>>>>

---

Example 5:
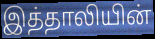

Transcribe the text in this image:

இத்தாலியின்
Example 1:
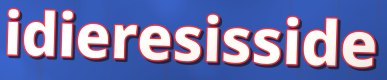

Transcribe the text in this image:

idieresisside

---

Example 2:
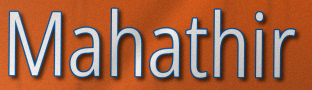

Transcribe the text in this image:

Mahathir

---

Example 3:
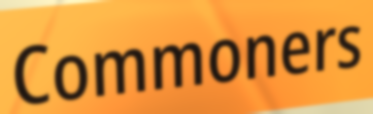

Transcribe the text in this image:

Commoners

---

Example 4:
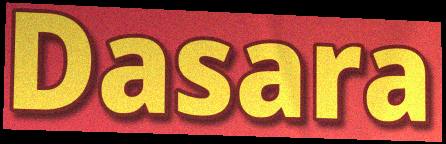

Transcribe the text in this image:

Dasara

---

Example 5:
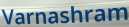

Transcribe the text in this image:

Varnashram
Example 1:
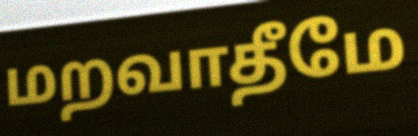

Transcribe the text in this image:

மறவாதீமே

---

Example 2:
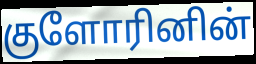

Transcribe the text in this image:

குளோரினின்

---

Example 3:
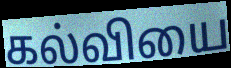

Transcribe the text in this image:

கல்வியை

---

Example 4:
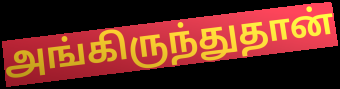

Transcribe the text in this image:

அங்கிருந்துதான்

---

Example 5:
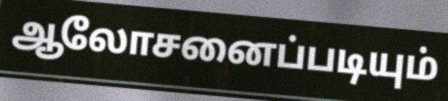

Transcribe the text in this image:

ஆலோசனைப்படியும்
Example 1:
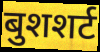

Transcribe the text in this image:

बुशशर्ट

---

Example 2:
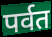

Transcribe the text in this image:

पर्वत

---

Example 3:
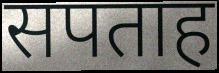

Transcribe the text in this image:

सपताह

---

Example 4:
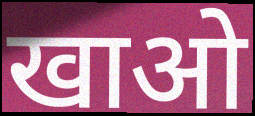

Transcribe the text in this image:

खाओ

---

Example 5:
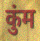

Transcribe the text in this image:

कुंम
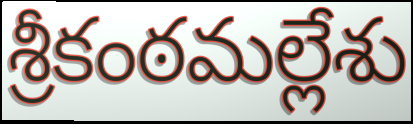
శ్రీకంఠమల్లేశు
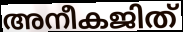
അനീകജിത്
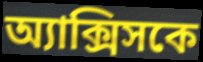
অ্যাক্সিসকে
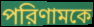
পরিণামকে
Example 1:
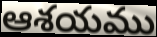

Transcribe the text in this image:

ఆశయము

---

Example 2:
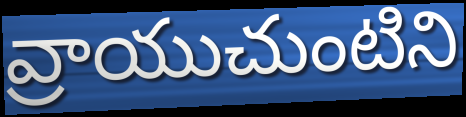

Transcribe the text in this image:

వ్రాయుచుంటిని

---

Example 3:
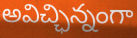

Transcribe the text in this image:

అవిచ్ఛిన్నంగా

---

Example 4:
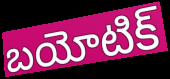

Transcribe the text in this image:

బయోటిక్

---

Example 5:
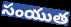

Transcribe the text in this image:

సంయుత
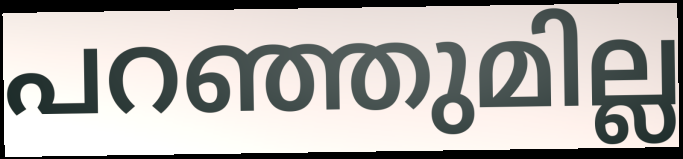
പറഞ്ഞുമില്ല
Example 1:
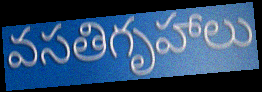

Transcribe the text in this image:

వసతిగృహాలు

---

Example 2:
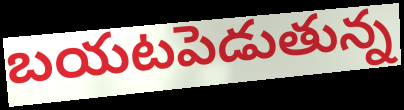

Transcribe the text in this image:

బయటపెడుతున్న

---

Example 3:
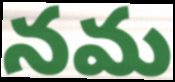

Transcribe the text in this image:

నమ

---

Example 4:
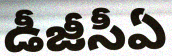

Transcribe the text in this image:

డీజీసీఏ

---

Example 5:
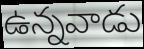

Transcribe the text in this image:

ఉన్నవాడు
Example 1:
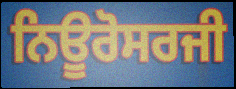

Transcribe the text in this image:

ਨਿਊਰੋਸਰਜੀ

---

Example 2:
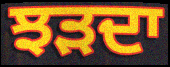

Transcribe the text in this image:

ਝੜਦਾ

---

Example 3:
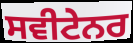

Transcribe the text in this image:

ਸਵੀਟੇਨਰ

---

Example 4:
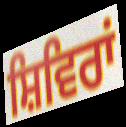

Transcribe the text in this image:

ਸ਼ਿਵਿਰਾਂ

<<<<

The records must come back exactly, with their pictures removed.

**Your solution**
---

Example 5:

Transcribe the text in this image:

இத்தாலியின்
Example 1:

Transcribe the text in this image:

idieresisside

---

Example 2:

Transcribe the text in this image:

Mahathir

---

Example 3:

Transcribe the text in this image:

Commoners

---

Example 4:

Transcribe the text in this image:

Dasara

---

Example 5:

Transcribe the text in this image:

Varnashram
Example 1:

Transcribe the text in this image:

மறவாதீமே

---

Example 2:

Transcribe the text in this image:

குளோரினின்

---

Example 3:

Transcribe the text in this image:

கல்வியை

---

Example 4:

Transcribe the text in this image:

அங்கிருந்துதான்

---

Example 5:

Transcribe the text in this image:

ஆலோசனைப்படியும்
Example 1:

Transcribe the text in this image:

बुशशर्ट

---

Example 2:

Transcribe the text in this image:

पर्वत

---

Example 3:

Transcribe the text in this image:

सपताह

---

Example 4:

Transcribe the text in this image:

खाओ

---

Example 5:

Transcribe the text in this image:

कुंम
శ్రీకంఠమల్లేశు
അനീകജിത്
অ্যাক্সিসকে
পরিণামকে
Example 1:

Transcribe the text in this image:

ఆశయము

---

Example 2:

Transcribe the text in this image:

వ్రాయుచుంటిని

---

Example 3:

Transcribe the text in this image:

అవిచ్ఛిన్నంగా

---

Example 4:

Transcribe the text in this image:

బయోటిక్

---

Example 5:

Transcribe the text in this image:

సంయుత
പറഞ്ഞുമില്ല
Example 1:

Transcribe the text in this image:

వసతిగృహాలు

---

Example 2:

Transcribe the text in this image:

బయటపెడుతున్న

---

Example 3:

Transcribe the text in this image:

నమ

---

Example 4:

Transcribe the text in this image:

డీజీసీఏ

---

Example 5:

Transcribe the text in this image:

ఉన్నవాడు
Example 1:

Transcribe the text in this image:

ਨਿਊਰੋਸਰਜੀ

---

Example 2:

Transcribe the text in this image:

ਝੜਦਾ

---

Example 3:

Transcribe the text in this image:

ਸਵੀਟੇਨਰ

---

Example 4:

Transcribe the text in this image:

ਸ਼ਿਵਿਰਾਂ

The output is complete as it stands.